Quickstart
This guide provides a basic example of how to use kmeanssa-ng to
perform clustering on a “quantum graph” and visualize the results. A
quantum graph is a metric space where points can exist not only on nodes
but also along the edges, allowing for more granular analysis.
Prerequisites
To run this entire guide, including the visualization step, you need to
install kmeanssa-ng with the plot extra:
1. Generate a Sample Graph
First, we generate a stochastic block model (SBM) graph with two distinct communities. This graph will serve as our metric space.
from kmeanssa_ng import generate_sbm
# Generate a graph with two distinct communities
graph = generate_sbm(
sizes=[40, 40], # Two communities of 40 nodes each
p=[
[0.7, 0.01], # High intra-community connectivity
[0.01, 0.7], # Low inter-community connectivity
],
)
# Note: Distances are automatically precomputed by default.
# The algorithm relies on distances between points on the graph,
# so generate_sbm() precomputes all-pairs shortest paths automatically.
2. Define the Data Distribution
The algorithm quantizes a probability distribution, not a fixed dataset.
We need to provide a set of observations that act as a representative
sample (a proxy) of this distribution.
In this example, our goal is to find centers for the uniform distribution over the nodes of the graph. We thus generate points sampled uniformly from the nodes.
from kmeanssa_ng.quantum_graph.sampling import UniformNodeSampling
# Sample points to serve as a proxy for a uniform data distribution
points = graph.sample_points(500, strategy=UniformNodeSampling())

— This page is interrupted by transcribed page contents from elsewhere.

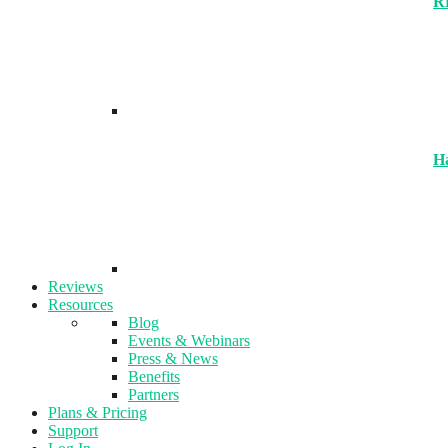
R
H
Reviews
Resources
Blog
Events & Webinars
Press & News
Benefits
Partners
Plans & Pricing
Support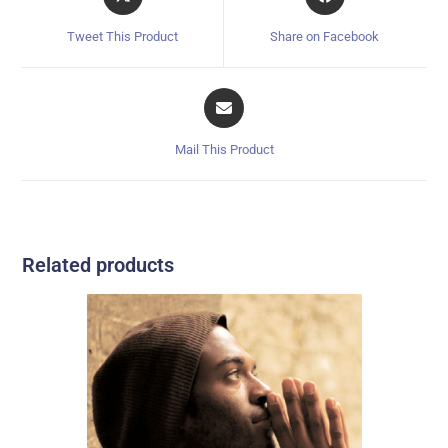
Tweet This Product
Share on Facebook
Mail This Product
Related products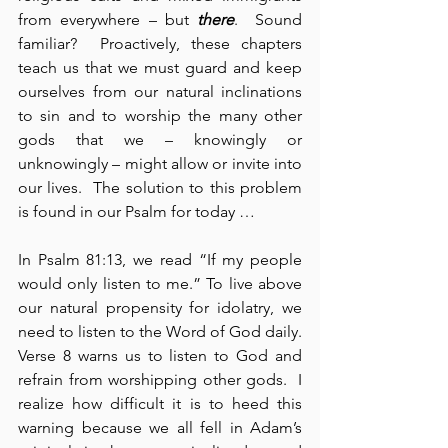
from everywhere – but 
there
.  Sound 
familiar?  Proactively, these chapters 
teach us that we must guard and keep 
ourselves from our natural inclinations 
to sin and to worship the many other 
gods that we – knowingly or 
unknowingly – might allow or invite into 
our lives.  The solution to this problem 
is found in our Psalm for today …
In Psalm 81:13, we read “If my people 
would only listen to me.” To live above 
our natural propensity for idolatry, we 
need to listen to the Word of God daily.  
Verse 8 warns us to listen to God and 
refrain from worshipping other gods.  I 
realize how difficult it is to heed this 
warning because we all fell in Adam’s 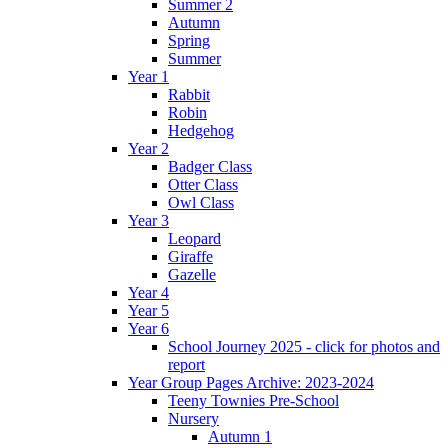
Summer 2
Autumn
Spring
Summer
Year 1
Rabbit
Robin
Hedgehog
Year 2
Badger Class
Otter Class
Owl Class
Year 3
Leopard
Giraffe
Gazelle
Year 4
Year 5
Year 6
School Journey 2025 - click for photos and
report
Year Group Pages Archive: 2023-2024
Teeny Townies Pre-School
Nursery
Autumn 1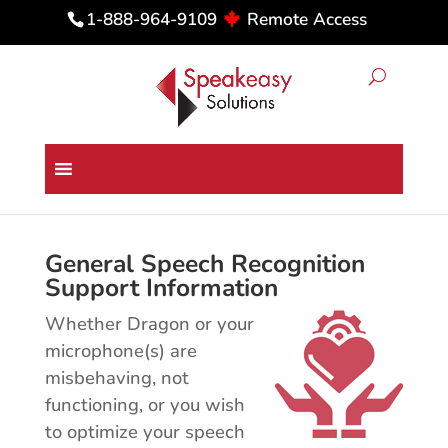
Remote Access
1-888-964-9109
Dragon Medical & Professional
Technical Support
General Speech Recognition
Support Information
Whether Dragon or your
microphone(s) are
misbehaving, not
functioning, or you wish
to optimize your speech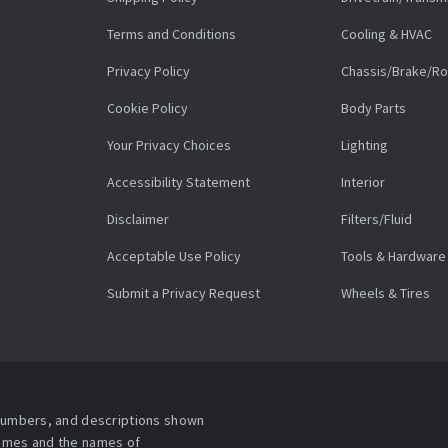
Terms and Conditions
Cooling & HVAC
Privacy Policy
Chassis/Brake/Ro
Cookie Policy
Body Parts
Your Privacy Choices
Lighting
Accessibility Statement
Interior
Disclaimer
Filters/Fluid
Acceptable Use Policy
Tools & Hardware
Submit a Privacy Request
Wheels & Tires
 numbers, and descriptions shown
names and the names of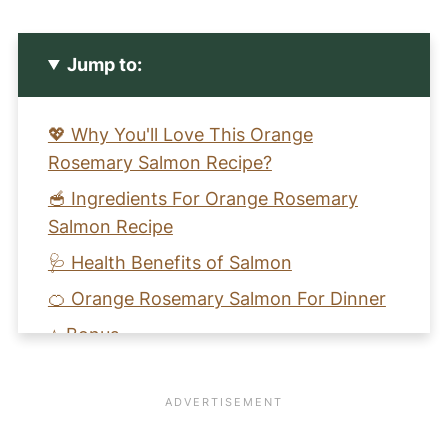
Jump to:
💖 Why You'll Love This Orange
Rosemary Salmon Recipe?
🥣 Ingredients For Orange Rosemary
Salmon Recipe
🩺 Health Benefits of Salmon
🍊 Orange Rosemary Salmon For Dinner
⭐️ Bonus
🧡 Learn to Make a Salmon With Orange
Flavored Vinaigrette Recipe
📖 Recipe Card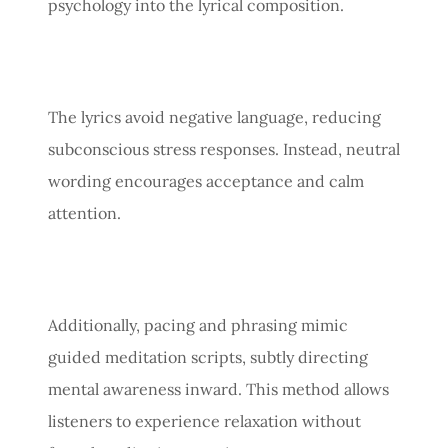
psychology into the lyrical composition.
The lyrics avoid negative language, reducing
subconscious stress responses. Instead, neutral
wording encourages acceptance and calm
attention.
Additionally, pacing and phrasing mimic
guided meditation scripts, subtly directing
mental awareness inward. This method allows
listeners to experience relaxation without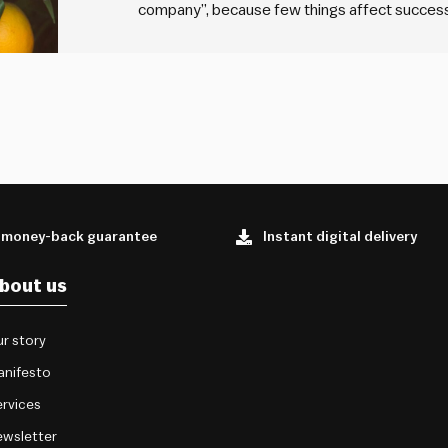
company”, because few things affect success 
team. Why then are many organisations so ca
hiring managers…
 money-back guarantee
Instant digital delivery
bout us
r story
anifesto
rvices
wsletter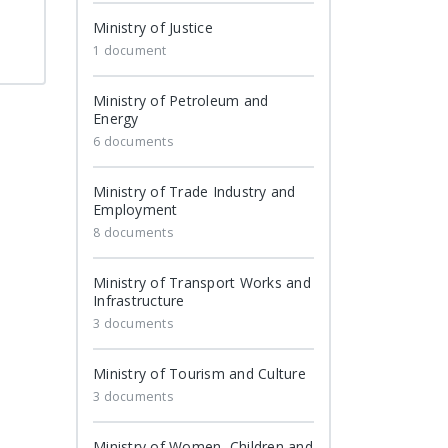
Ministry of Justice
1 document
Ministry of Petroleum and
Energy
6 documents
Ministry of Trade Industry and
Employment
8 documents
Ministry of Transport Works and
Infrastructure
3 documents
Ministry of Tourism and Culture
3 documents
Ministry of Women, Children and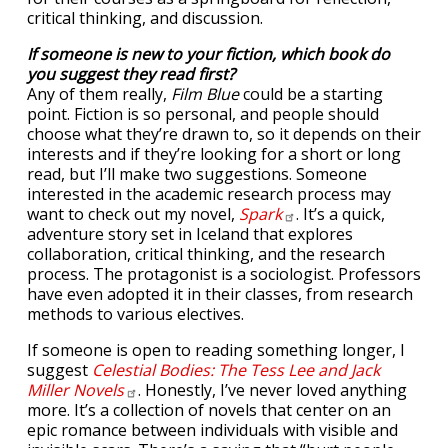
critical thinking, and discussion.
If someone is new to your fiction, which book do
you suggest they read first?
Any of them really,
Film Blue
could be a starting
point. Fiction is so personal, and people should
choose what they’re drawn to, so it depends on their
interests and if they’re looking for a short or long
read, but I’ll make two suggestions. Someone
interested in the academic research process may
want to check out my novel,
Spark
. It’s a quick,
adventure story set in Iceland that explores
collaboration, critical thinking, and the research
process. The protagonist is a sociologist. Professors
have even adopted it in their classes, from research
methods to various electives.
If someone is open to reading something longer, I
suggest
Celestial Bodies: The Tess Lee and Jack
Miller
Novels
. Honestly, I’ve never loved anything
more. It’s a collection of novels that center on an
epic romance between individuals with visible and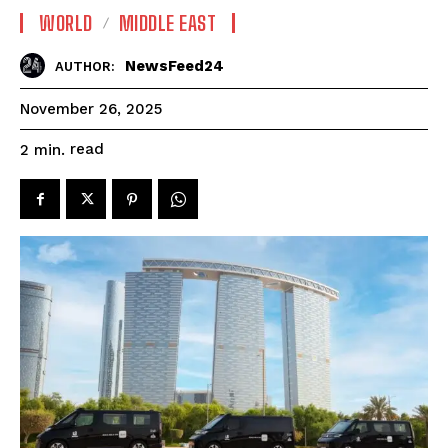
WORLD
MIDDLE EAST
NewsFeed24
AUTHOR:
November 26, 2025
read
2
min.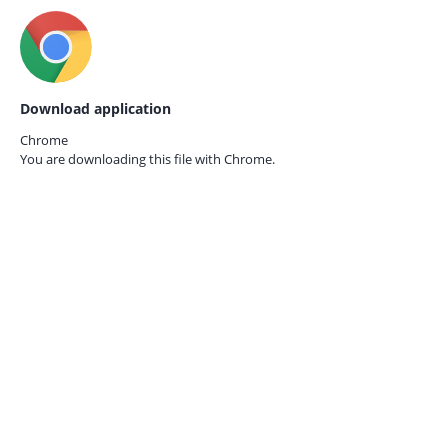
Download application
Chrome
You are downloading this file with
Chrome.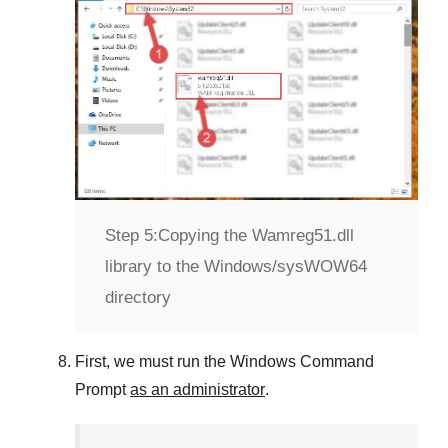
Step 5:
Copying the Wamreg51.dll
library to the Windows/sysWOW64
directory
First, we must run the
Windows Command
Prompt
as an administrator
.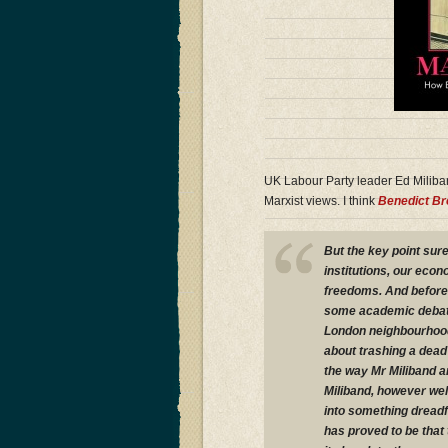
UK Labour Party leader Ed Miliba
Marxist views. I think
Benedict B
But the key point sure
institutions, our eco
freedoms. And before 
some academic debate 
London neighbourhoods
about trashing a dead
the way Mr Miliband an
Miliband, however well
into something dreadf
has proved to be that 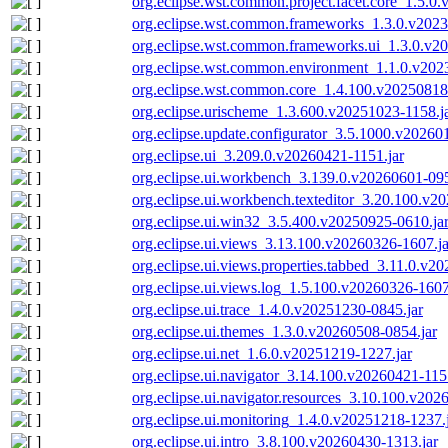
org.eclipse.wst.common.project.facet.core_1.5.0
org.eclipse.wst.common.frameworks_1.3.0.v2023
org.eclipse.wst.common.frameworks.ui_1.3.0.v2
org.eclipse.wst.common.environment_1.1.0.v202
org.eclipse.wst.common.core_1.4.100.v20250818
org.eclipse.urischeme_1.3.600.v20251023-1158.j
org.eclipse.update.configurator_3.5.1000.v20260
org.eclipse.ui_3.209.0.v20260421-1151.jar
org.eclipse.ui.workbench_3.139.0.v20260601-095
org.eclipse.ui.workbench.texteditor_3.20.100.v2
org.eclipse.ui.win32_3.5.400.v20250925-0610.ja
org.eclipse.ui.views_3.13.100.v20260326-1607.ja
org.eclipse.ui.views.properties.tabbed_3.11.0.v2
org.eclipse.ui.views.log_1.5.100.v20260326-1607
org.eclipse.ui.trace_1.4.0.v20251230-0845.jar
org.eclipse.ui.themes_1.3.0.v20260508-0854.jar
org.eclipse.ui.net_1.6.0.v20251219-1227.jar
org.eclipse.ui.navigator_3.14.100.v20260421-115
org.eclipse.ui.navigator.resources_3.10.100.v202
org.eclipse.ui.monitoring_1.4.0.v20251218-1237.
org.eclipse.ui.intro_3.8.100.v20260430-1313.jar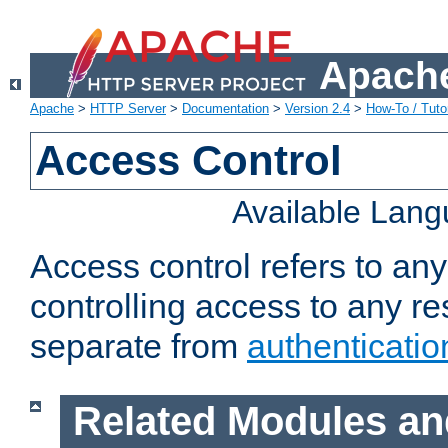
Apache
Apache
>
HTTP Server
>
Documentation
>
Version 2.4
>
How-To / Tutor
Access Control
Available Lan
Access control refers to an
controlling access to any re
separate from
authenticatio
Related Modules an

3. Run K-means with Simulated Annealing
Now, we run the simulated annealing algorithm to find the cluster
centers. We specify the number of clusters (k=2) and other parameters
for the annealing process.
from kmeanssa_ng import SimulatedAnnealing, MostFrequentNode, KMeansPlusPlus
# Run quantum graph specialized simulated annealing
sa = SimulatedAnnealing(
observations=points,
k=2, # We know there are 2 clusters
lambda0=1.0, # Cooling rate: higher values mean slower cooling
beta0=1.0, # Drift strength: higher values attract centers to dense areas more strongly
step_size=0.1, # Step size for center updates in each iteration
)
# Get cluster centers. The robustification strategy ensures these are node IDs.
centers = sa.run_interleaved(
robust_prop=0.1, # 10% robustness
initialization_strategy=KMeansPlusPlus(), # K-means++ initialization
robustification_strategy=MostFrequentNode(), # Choose centers as most frequent nodes in clusters
)
print("Cluster centers (position in edge):")
for center in centers:
print(center)
Cluster centers (position in edge):
Center near node 44 [edge (44, 48), pos=0.000]
Center near node 23 [edge (23, 10), pos=0.000]
4. Visualize the Results
Finally, we visualize the graph, the data points, and the resulting
cluster centers using the built-in plotting capabilities of
kmeanssa-ng. Note that you need to install the plot extras for this:
pip install kmeanssa-ng[plot].
import matplotlib.pyplot as plt
# Compute cluster assignments for all nodes
graph.compute_clusters(centers)
# Visualize the graph and clusters
fig, ax = plt.subplots(figsize=(10, 8))
graph.draw(
ax=ax,
color_by="cluster",
centers=centers,
node_size_by_obs=True, # Show which nodes have more sampled points
edge_color="grey",
)
plt.title("K-means Clustering on a Quantum Graph")
plt.show()

The resulting plot will show the two communities of the graph, with the nodes colored according to their assigned cluster and the cluster centers highlighted.